Thursday, September 6, 2012

Battle of the Bathtub

So my little cherub adores the water-- as long as it's in a cup, a bowl, a sink, a street, a baby pool, a swimming pool or falling from the sky.  He does not prefer it in a bathtub.  In fact, lately, he has voiced his displeasure of bathing with a vengeance.  In some ways, I'm honestly impressed with his lung capacity and sheer vocal strength.  (This will also be good for lead roles on Broadway!--Free tix for Mom! Yay!) In other ways, it makes his long fits of crying as an infant make a little more sense.  And in other ways, it just makes zero sense at all.  I mean, he LOVES taking baths when he is at anyone else's house-- especially when visiting his Spencer grands-- this is just totally maddening.

And while we don't have a full fledged, two-parent tag-team effort to get our kid clean every single night, this is mostly because we don't force him to take a bath every single night.  (We do force him to take a sponge bath--especially when other people might notice his filth--fingernails, ears, between his toes-- you get the picture.  The nights where we utter the words, "bath in the bathtub" usually ends with crying (and it's not only Charlie-- however, a glass of wine perched on the side of the tub is helping mama).

Okay, so this has been going on for quite a few weeks.  Not super long, but long enough to be annoying and "more than a phase".   And in typical counselor style, I thought it was time for .... an intervention.  (Don't you love it when you bring work home?)

So tonight, I told C about this awesome new thing in our bathroom.  (I had a little time to create something as he continued playing in the living room-- he was clearly not coming into the bathroom when the tub was filling up.  He's smart enough to know that is a trap.) When I was finished with my little plan, I brought it out to him.

"Look at THIS!"  I said excitedly, showing him the clipboard.
(I know, I'm totally resorting to bribing/ external motivation/ token economy/ bla bla bla! 
I know I'm bad bad bad!)

As he wandered around the house, I followed him and explained that every time he takes a bath without screaming, he gets to put a sticker in one of the boxes.
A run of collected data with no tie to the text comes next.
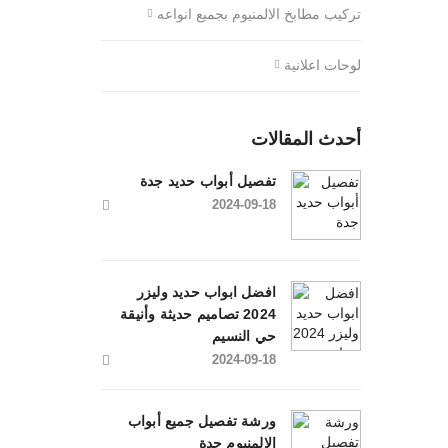
تركيب مطابخ الالمنيوم بجميع انواعه
لوحات اعلانية
أحدث المقالات
تفصيل أبواب حديد جدة
2024-09-18
افضل ابواب حديد وليزر
2024 تصاميم حديثة وأنيقة
حي النسيم
2024-09-18
ورشة تفصيل جميع أبواب
الالمنيوم جدة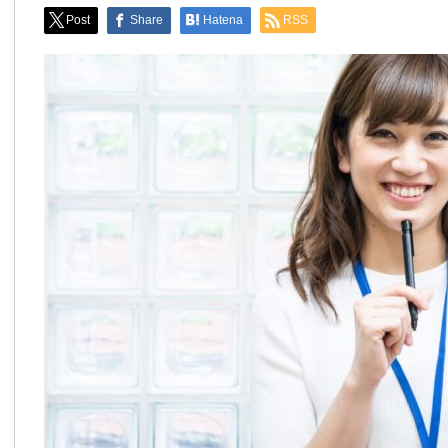
Post
Share
Hatena
RSS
When all the boxes have stickers, he gets to pick a prize from a TREASURE CHEST!  He instantly stopped wandering around and looked at me.

"What I get?" he asked me with a huge grin creeping across his little face. 

"Oh, I can't tell you" I teased.  (Mostly because I got nothin' for ya kid! But I will..... I promise) "Maybe it's a little toy or something?"

"Or maybe a real turtle?" he asked.  (Um, no.  No reptiles yet.) 

"Well, probably not a real turtle.  But let's get in the bathtub so we can get that sticker!"

And after a good five minutes of dawdling, he was in the tub with no tears. (I should mention that I asked him if he would like to wash his own hair-- the source of most of his trauma-- and he eagerly agreed.  He especially loved it when I brought a mirror in so he could see his bubbly head.  Maybe I didn't need the stickers....) 

When it was finally time to get out of the tub, I started to pat him dry when he tore off the towel and grabbed the clipboard.  I praised him for earning a sticker and helped him peel it off.

"Wow, you were such a big boy with no crying.  And look, when you get two more stickers after two more baths, you will get your prize!" 

And then the little shyster looked up at me with his huge crystal clear blue eyes and said, 

"Can I take another bath now?"  

Oh my.  I'm in trouble.  


  1. Ha! Love it. I have long since been saying I am going to get some kind of sticker chart together -- but no, I have continued to battle about baths.

  2. Can I just say, THANK YOU! We have been suffering with the exact situation in our household. She is petrified of the bath tub and screams, wails, cries everytime we go there. I will try this idea on her although I don't know if she'll quite "get it" yet. Either way, it's very nice to know my child is not the only one.

  3. Well done Spahn! Excellent work, you are wise beyond your parenting years!